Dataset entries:

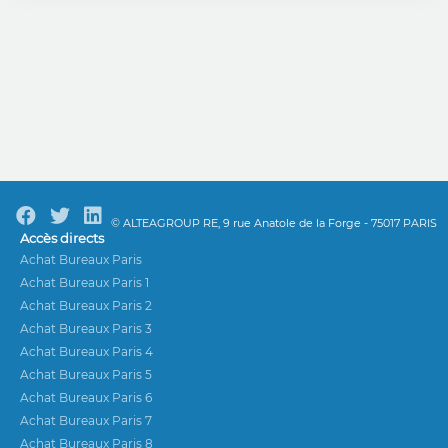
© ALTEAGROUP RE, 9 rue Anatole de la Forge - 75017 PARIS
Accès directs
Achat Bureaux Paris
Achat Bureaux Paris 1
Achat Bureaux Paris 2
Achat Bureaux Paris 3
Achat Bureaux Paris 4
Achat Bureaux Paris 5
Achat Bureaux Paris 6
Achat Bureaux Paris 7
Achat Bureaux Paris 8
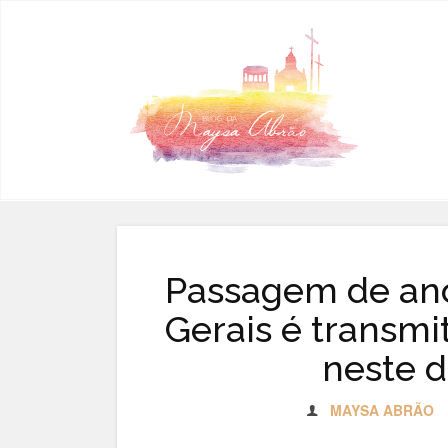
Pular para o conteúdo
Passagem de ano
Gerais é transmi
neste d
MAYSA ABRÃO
* * *
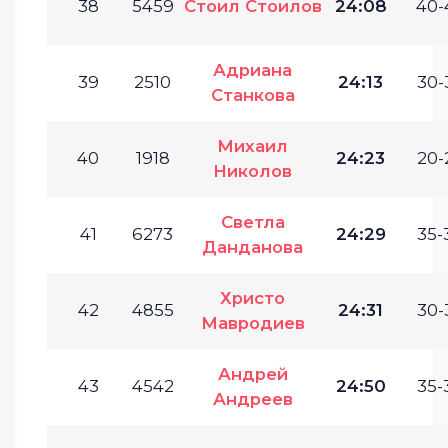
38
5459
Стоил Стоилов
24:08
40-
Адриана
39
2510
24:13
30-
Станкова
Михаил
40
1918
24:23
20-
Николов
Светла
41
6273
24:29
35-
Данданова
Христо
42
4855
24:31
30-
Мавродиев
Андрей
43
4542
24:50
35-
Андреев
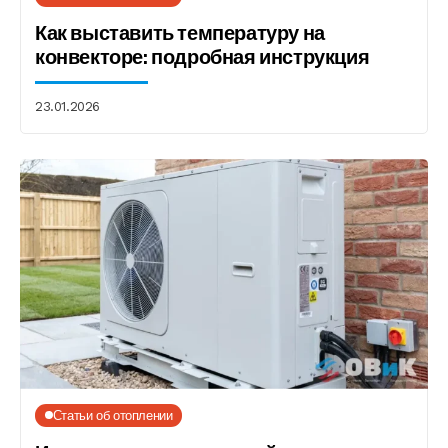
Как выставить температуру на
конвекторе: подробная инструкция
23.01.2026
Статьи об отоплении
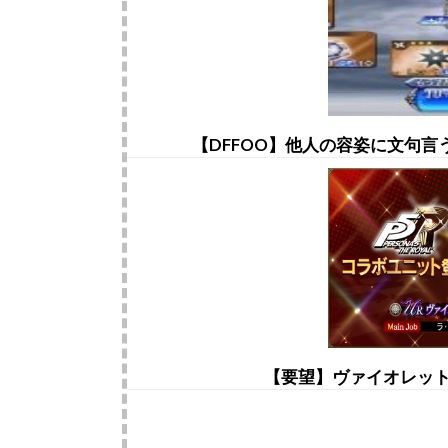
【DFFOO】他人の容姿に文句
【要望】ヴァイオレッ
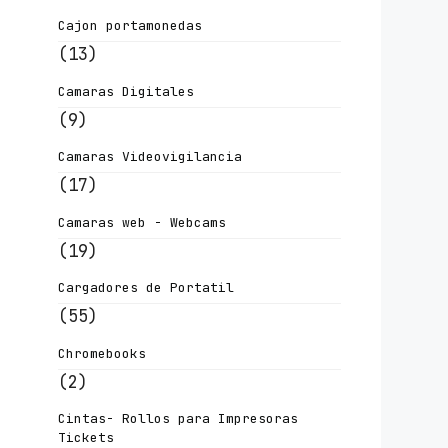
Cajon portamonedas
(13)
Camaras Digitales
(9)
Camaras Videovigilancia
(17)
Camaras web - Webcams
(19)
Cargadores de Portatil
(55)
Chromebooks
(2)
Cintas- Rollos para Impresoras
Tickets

*Problem to work on*
In the entries above, find the line that contains "Achat Bureaux Paris 4" and the line that contains "MAYSA ABRÃO". Reproduce exactly those two lines and every line between them, but not the pictures.

*The answer*
Achat Bureaux Paris 4
Achat Bureaux Paris 5
Achat Bureaux Paris 6
Achat Bureaux Paris 7
Achat Bureaux Paris 8
Pular para o conteúdo
Passagem de ano
Gerais é transmi
neste d
MAYSA ABRÃO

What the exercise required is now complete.